# Check your understanding
**A)** Decide whether each statement agrees with the article about the Walton family: (i) the Waltons are Jehovah's Witnesses; (ii) Shawn was a Jehovah's Witness; (iii) the family meeting is held on Sunday nights. Answer yes or no for each, quoting the words from the article that decide it.
**B)** Carry on the article about the Walton family from the point where it stops.

It's been almost a year since that cold February morning, but the family seems to have adjusted better than any of them expected.

"This is something that hit us totally out of the blue," Gregory says. "But in a lot of ways, the situation isn't that much different than it was before. Her family was over all the time, so the kids were used to being here."

But the Waltons say they never want Shawn's children to forget about her. "We show Trashawn pictures of her and he says, ‘It's Mommy,'" Angela says. The Waltons, who are Jehovah's Witnesses, rely on their faith to explain why this happened to the children. It also gives them hope and helps them get past the grief. Though Shawn was not a Jehovah's Witness, her children attended Sunday meetings with the Waltons before her death, and continue to do so now. The family believes that Shawn's death was not the end of her life. "We have hope that we'll see her again," Angela says.

The Waltons also allow Oscar's family to visit the children, something they say was never a question in their mind.

"Their father's mother told me she wanted me to raise the kids because she knew how I raised my own kids," Angela says. "It wasn't their fault. You can't fault an entire family for the actions of one person."

Family frustrations It's not that the Walton brood never gets frustrated. In fact, the Waltons put aside part of every Friday night for a family meeting to air frustrations.

Gregory spends the first part of the evening teaching the children more about faith. The children can then raise concerns about one another, school issues or questions of faith. After Gregory has addressed those concerns, he raises his own issues with his clan, pointing out if any of them have been particularly difficult--or particularly good--that week.

Multi-view geometry data
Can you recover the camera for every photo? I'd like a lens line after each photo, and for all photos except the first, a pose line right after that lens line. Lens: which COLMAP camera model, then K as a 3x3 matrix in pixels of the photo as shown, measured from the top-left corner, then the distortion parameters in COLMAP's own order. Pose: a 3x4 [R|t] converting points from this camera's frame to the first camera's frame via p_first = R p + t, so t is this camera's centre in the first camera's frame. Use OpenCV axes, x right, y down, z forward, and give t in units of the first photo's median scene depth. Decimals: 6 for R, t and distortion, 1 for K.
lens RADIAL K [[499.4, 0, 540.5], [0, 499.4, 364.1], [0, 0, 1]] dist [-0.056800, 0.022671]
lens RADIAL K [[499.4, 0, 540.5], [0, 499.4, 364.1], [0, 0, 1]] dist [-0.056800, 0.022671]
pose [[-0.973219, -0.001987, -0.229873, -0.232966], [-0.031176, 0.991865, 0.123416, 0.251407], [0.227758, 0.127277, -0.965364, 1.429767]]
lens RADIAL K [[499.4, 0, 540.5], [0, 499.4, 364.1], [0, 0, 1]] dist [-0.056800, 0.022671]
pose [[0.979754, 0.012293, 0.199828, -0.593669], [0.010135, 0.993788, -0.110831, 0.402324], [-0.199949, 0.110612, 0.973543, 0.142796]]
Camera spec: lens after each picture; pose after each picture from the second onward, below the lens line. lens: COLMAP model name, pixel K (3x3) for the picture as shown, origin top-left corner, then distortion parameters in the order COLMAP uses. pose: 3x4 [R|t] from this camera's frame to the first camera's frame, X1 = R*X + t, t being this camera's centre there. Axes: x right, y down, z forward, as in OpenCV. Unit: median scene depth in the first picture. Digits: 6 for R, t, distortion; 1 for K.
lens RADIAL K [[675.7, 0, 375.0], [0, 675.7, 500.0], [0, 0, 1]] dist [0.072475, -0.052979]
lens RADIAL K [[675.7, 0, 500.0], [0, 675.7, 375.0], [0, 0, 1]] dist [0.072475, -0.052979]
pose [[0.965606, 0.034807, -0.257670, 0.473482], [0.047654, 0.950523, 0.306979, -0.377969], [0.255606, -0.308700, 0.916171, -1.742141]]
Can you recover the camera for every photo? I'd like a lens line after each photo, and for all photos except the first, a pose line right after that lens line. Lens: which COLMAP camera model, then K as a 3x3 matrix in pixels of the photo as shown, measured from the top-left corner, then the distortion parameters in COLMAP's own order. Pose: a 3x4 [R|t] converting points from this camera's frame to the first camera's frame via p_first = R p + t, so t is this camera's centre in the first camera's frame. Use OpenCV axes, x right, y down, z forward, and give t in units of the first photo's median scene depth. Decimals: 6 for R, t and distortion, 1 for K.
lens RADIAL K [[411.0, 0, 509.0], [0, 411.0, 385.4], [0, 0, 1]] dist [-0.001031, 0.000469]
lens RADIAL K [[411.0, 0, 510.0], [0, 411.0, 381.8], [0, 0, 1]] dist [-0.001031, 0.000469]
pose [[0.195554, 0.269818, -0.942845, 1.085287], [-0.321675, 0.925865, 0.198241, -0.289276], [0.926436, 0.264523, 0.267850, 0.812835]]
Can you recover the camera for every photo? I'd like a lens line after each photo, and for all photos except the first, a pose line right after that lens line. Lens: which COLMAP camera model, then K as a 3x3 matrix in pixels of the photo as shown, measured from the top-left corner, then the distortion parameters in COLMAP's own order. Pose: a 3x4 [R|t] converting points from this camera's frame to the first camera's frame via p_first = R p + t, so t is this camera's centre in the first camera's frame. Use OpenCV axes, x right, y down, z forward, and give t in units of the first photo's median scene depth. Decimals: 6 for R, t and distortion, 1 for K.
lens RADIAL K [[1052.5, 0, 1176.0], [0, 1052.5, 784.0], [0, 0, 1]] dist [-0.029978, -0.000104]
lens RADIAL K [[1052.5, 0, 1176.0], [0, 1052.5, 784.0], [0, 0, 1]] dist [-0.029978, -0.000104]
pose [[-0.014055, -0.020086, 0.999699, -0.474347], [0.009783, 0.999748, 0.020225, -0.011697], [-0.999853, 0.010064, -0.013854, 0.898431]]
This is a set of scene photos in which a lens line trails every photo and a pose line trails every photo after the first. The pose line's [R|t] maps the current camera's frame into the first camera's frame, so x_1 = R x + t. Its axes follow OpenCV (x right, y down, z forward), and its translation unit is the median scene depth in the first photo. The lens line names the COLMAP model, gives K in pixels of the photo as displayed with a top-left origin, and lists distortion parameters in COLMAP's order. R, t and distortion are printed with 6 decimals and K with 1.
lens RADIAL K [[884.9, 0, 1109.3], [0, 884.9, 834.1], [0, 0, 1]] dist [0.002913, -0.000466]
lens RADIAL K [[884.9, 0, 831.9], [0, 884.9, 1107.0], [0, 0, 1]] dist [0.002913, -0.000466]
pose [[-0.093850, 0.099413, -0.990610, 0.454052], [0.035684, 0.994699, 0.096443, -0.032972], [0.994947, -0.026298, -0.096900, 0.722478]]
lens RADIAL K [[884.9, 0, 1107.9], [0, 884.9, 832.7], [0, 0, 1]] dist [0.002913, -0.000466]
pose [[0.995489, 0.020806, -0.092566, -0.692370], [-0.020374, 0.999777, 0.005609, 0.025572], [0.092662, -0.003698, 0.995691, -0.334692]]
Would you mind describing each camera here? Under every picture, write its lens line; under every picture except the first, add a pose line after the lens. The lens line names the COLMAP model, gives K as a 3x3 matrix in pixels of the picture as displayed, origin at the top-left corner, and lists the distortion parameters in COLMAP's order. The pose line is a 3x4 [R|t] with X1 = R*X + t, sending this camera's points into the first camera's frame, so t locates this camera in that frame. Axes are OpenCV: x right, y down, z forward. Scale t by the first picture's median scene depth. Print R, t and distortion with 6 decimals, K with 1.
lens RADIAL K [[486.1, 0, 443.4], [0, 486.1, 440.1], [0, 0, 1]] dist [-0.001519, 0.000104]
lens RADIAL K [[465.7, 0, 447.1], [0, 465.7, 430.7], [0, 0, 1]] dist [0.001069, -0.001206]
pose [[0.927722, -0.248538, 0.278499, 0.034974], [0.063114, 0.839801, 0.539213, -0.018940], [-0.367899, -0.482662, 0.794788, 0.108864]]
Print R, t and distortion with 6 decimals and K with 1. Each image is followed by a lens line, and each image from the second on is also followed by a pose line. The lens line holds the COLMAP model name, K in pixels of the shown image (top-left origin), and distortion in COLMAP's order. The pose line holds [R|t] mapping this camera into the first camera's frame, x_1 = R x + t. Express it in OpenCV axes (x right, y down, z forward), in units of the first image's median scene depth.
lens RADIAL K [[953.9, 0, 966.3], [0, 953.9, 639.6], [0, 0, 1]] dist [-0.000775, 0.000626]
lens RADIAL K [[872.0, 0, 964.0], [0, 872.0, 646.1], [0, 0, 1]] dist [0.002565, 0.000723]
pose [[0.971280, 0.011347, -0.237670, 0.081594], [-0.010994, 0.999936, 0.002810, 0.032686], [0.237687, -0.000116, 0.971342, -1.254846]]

# Responses to the exercise
**A)**
(i) Yes: "The Waltons, who are Jehovah's Witnesses, rely on their faith to explain why this happened to the children."
(ii) No: "Though Shawn was not a Jehovah's Witness"
(iii) No: "the Waltons put aside part of every Friday night for a family meeting to air frustrations."

**B)**
The Walton children are a remarkably well-behaved bunch. Angela says that Shawn's children, particularly her older girls, have come around quite a bit since they became full-time members of her household in February.

"I don't mean to pass judgment or be disrespectful of my sister, but I also don't want to sugar coat the situation," says Angela. "My sister was too wrapped up in her husband and all of their problems. She did not raise her girls the way they should have been raised."

Angela says that Shawn's oldest, Amber, kept her younger siblings in line. Since she's come to live with the Waltons, Angela says that they have impressed upon her the importance of acting like a child while she can.

"We let her know that she does not have to be the parent," she says. "We are the parents. She is the child."

The other children are coming out of their shells as well, says Angela, and she feels as though both families have gotten the hang of living together, from giving one another privacy to lending a hand when it's needed.

"We all work together," she says. "If we didn't we couldn't do it."

Gregory and Angela also say they try to schedule time for one another, whether a Saturday night date or a weekend away. But for a man who was dubbed Uncle Daddy by niece Amber, there isn't a whole lot of personal time.

"When we first got married, I told Angela I wouldn't mind having a big family, you know, maybe four or five kids," says Gregory, as he sits in the family room, watching 11 children play, do homework and giggle. "I could never have imagined this."

Gregory grew up with just one brother, who moved to Germany more than 20 years ago. Likewise, Angela, who took classes to become a phlebotomist but never went to college, could not have imagined being a teacher. Yet, there she is, everyday, taking her charges through a standard curriculum that teaches them colors, shapes and their ABCs.

And no one could have imagined Shawn's death. Though Shawn sought a protective order against her husband, she invited him back into her life, even allowing him to go on outings with her and the kids. The family had seen him get angry enough to damage property, but no one imagined he would take two lives.

"I wouldn't wish what happened to our family on anyone," Angela says. "But even though I'd rather have my sister here, her kids are being raised with values now. I always told her, ‘You can choose for your life, but your kids can't choose their parents.' They can be kids now, and that's good."

Mandy Burrell is a freelance writer and a designer for Chicago Parent.